Norfolk was settled in the seventeenth century as the Virginia colony expanded from its original base in Jamestown. The town was incorporated in 1705, and in 1736 King George II granted it a royal charter as a borough. By the time of the outbreak of the North American Rebellion in 1775, Norfolk had become the most prosperous city in Virginia.
After fleeing from Williamsburg in May 1775, the Royal Governor of Virginia, Lord Dunmore, tried to re-establish control of the colony from Norfolk. The attempt was unsuccessful, and in June Dunmore retreated to HMS Fowey, anchored in the James River. On 1 January 1776 Dunmore ordered three warships to bombard the Norfolk waterfront. This resulted in a fire that destroyed two thirds of the city, leaving Dunmore no choice but to abandon Virginia and sail to New York City.
The people of Norfolk were still struggling to rebuild the city when it was named the capital of the newly-created Southern Confederation in the Britannic Design. The first Governor-General, John Connolly, was inaugurated in Norfolk on 2 July 1782. There were celebrations in Norfolk in 1795 when word came of the Trans-Oceanic War with France and Spain.
As the prosperity of the S.C. grew along with the cotton trade in the early nineteenth century, Norfolk developed into a major city with a brilliant social scene. By 1831, Norfolk was connected to the cities of the Northern Confederation by railroad.
In 1869, a group of small farmers and impoverished former plantation owners from throughout the S.C. met in Norfolk to establish a new political party called the People's Party of the Southern Confederation. The delegates in the meeting issued the Norfolk Resolves, setting forth their their political program. Within four years, the party, renamed the People's Coalition, had spread throughout the Confederation of North America, and was running a full slate of 150 candidates for the Grand Council.

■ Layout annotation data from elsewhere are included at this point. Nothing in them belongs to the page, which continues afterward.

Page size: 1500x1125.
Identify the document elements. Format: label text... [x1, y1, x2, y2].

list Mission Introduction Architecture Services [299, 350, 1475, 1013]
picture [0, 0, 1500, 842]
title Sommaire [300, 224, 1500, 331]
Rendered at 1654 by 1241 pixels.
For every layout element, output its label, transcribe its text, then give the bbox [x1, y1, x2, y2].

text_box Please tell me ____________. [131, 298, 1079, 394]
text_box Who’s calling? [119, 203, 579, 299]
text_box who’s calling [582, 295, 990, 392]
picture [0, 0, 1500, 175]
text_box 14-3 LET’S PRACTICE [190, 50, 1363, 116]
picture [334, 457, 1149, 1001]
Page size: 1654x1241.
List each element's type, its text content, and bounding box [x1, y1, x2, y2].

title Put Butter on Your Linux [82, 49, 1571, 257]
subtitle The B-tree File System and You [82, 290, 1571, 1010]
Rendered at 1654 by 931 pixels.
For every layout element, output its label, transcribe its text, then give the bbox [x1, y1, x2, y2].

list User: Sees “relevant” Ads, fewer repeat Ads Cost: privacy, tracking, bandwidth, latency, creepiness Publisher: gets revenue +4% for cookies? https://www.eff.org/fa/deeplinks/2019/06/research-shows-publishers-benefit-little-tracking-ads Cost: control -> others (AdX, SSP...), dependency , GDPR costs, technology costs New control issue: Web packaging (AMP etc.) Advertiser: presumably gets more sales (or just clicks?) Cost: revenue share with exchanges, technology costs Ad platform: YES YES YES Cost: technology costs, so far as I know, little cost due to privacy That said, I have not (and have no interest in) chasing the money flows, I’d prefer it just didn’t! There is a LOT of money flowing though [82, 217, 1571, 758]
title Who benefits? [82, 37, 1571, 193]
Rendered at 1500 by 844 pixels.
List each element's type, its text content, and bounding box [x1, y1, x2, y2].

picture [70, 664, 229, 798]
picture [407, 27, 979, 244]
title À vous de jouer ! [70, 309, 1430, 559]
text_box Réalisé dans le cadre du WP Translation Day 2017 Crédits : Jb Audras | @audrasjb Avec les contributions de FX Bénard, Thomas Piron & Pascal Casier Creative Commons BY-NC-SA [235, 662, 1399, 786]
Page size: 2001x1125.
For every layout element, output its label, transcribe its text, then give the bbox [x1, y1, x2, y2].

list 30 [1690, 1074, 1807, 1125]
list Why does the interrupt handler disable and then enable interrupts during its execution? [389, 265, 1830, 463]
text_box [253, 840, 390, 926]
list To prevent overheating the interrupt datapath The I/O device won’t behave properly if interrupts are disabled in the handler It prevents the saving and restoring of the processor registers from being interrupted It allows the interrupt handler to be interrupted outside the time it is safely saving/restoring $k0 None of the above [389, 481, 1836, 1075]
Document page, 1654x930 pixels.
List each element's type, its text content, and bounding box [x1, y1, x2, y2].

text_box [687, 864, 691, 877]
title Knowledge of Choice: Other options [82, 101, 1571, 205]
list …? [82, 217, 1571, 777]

The People's Coalition held its national convention in Norfolk in January 1958, possibly as a tribute to the party's foundation there. The battle for party leader pitted Councilman Roswell James of the S.C., who controlled much of the party machinery, against Minority Leader Perry Jay, and newspaper editor Jeffrey Martin, the popular favorite. Martin was able to gain the leadership on the seventh ballot, and proceeded to give a rousing speech attacking every aspect of Governor-General Richard Mason's New Day program.